In a new article in the Journal of Medical Ethics, researchers from the National Institutes of Health offer an insightful analysis of one of the most controversial cases of euthanasia to have occured in the Netherlands.
Bioethicists David Gibbs Miller, Rebecca Dresser and Scott Kim analyse the official medical records of a severely demented woman who was euthanized in Holland in 2016. The woman, who was in her 70s, had her life ended by a geriatrician in aged care facility after having written an advance directive indicating her wishes for receiving euthanasia.
The advance care directive was written several years before her death, and there has been much discussion about whether it remained binding.
The most controversial feature of the case, however, was the manner in which the woman was euthanised. The supervising doctor mixed sedatives into the coffee of the woman without her knowledge. When the sedatives did not work, the doctor administered a stronger drug subcutaneously.
While the doctor was administering the lethal dose, the patient tried to get up and had to be restrained by family members.
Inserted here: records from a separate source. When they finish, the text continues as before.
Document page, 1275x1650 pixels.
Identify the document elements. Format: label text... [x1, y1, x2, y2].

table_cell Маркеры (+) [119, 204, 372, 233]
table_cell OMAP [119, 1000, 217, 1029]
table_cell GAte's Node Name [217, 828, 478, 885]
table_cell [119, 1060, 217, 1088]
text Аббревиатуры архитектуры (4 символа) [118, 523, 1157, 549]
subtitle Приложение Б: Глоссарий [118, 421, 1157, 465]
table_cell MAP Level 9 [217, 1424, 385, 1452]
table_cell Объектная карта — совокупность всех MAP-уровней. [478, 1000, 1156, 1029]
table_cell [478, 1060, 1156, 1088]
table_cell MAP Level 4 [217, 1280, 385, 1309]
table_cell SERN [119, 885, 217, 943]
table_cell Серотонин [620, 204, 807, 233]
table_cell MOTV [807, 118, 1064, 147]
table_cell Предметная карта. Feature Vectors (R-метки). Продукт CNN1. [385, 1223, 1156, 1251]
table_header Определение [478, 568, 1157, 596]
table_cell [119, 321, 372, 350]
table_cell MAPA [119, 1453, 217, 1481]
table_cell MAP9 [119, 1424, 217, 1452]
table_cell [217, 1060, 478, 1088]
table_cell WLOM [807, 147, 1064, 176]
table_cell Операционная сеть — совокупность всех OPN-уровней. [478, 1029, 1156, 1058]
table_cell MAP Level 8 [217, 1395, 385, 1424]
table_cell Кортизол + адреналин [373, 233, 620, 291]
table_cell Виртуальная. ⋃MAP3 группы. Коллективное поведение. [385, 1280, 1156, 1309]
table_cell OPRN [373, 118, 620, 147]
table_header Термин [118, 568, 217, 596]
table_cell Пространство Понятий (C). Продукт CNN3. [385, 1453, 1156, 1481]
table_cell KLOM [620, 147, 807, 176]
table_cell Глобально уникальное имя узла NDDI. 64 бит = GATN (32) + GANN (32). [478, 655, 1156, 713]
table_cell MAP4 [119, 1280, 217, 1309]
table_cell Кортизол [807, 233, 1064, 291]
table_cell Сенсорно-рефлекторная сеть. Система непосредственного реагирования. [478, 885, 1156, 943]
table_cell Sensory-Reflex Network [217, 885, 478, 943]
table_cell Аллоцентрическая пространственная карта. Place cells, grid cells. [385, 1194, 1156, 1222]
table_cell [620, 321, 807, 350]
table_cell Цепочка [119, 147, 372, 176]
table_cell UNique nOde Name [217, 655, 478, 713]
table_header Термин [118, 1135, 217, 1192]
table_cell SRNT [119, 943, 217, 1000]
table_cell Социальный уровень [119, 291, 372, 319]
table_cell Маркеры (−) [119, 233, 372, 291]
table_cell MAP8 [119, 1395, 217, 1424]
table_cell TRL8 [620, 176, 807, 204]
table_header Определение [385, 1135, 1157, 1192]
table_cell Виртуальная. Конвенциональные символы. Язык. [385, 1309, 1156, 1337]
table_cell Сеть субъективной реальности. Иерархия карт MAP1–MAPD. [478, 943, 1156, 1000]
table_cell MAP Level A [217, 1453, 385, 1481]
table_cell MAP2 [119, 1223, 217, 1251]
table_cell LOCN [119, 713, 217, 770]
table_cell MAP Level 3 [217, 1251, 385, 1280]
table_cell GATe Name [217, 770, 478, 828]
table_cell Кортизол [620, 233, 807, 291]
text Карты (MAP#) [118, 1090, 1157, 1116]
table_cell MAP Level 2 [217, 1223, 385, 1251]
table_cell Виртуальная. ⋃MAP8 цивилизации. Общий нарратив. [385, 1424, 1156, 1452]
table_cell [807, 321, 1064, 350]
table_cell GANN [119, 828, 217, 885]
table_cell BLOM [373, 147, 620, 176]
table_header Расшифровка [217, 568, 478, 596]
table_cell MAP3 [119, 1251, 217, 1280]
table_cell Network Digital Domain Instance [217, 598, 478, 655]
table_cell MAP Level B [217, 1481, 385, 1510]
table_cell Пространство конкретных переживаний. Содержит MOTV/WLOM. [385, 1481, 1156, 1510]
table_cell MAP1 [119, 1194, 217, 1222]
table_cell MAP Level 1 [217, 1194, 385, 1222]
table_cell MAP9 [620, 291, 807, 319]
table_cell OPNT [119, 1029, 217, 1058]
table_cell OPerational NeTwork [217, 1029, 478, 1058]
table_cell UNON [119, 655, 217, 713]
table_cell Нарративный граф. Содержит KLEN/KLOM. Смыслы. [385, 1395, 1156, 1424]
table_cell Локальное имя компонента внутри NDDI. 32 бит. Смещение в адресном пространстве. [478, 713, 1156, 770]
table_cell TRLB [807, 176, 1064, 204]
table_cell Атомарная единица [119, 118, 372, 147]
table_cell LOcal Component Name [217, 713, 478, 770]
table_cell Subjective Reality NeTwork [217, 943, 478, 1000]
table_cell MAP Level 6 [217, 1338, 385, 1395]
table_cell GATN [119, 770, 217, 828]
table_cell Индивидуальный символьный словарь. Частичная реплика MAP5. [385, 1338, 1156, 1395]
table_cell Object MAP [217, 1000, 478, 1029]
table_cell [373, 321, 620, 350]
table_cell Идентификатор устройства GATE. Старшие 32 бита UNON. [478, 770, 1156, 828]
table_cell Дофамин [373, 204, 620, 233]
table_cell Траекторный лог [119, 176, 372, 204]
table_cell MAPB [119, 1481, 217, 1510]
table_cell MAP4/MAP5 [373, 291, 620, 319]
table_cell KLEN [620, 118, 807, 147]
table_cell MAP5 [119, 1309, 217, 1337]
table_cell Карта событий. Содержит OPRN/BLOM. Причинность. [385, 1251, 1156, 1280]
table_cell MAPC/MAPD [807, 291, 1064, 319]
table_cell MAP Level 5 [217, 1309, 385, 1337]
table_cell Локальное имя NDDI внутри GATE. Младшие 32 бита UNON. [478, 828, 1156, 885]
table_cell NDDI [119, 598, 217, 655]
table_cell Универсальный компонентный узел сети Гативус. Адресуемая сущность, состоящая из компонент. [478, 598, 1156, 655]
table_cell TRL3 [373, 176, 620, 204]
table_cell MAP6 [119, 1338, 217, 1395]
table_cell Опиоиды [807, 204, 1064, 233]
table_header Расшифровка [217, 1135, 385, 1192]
The authors observe that there is insufficient scrutiny of the process by which Advance Care Directives are prepared:
...physicians and the RTE [Dutch regional euthanasia review committees] accept a low threshold of decisional capacity for preparing AEDs. The RTE’s Code of Practice states that in early dementia, "the patient generally…is decisionally competent in relation to his request for euthanasia". This apparent presumption of capacity in early AD (and in the case [of this patient], a much more advanced state) is incompatible with existing data on Alzheimer’s disease and decisional capacity.
The authors also question whether an Advance Care Directive should override the contemporaneous wishes of a severely demented patient:
The failure to provide adequate protection to a vulnerable patient was exacerbated by the failure to respect her contemporaneous interests and statements. By privileging the AED as the expression of Mrs A’s ‘real self ’—a judgement that itself was dubious in light of her questionable capacity and understanding when she made the AED—physicians failed to protect her … when they disregarded her contemporaneous statements and actions.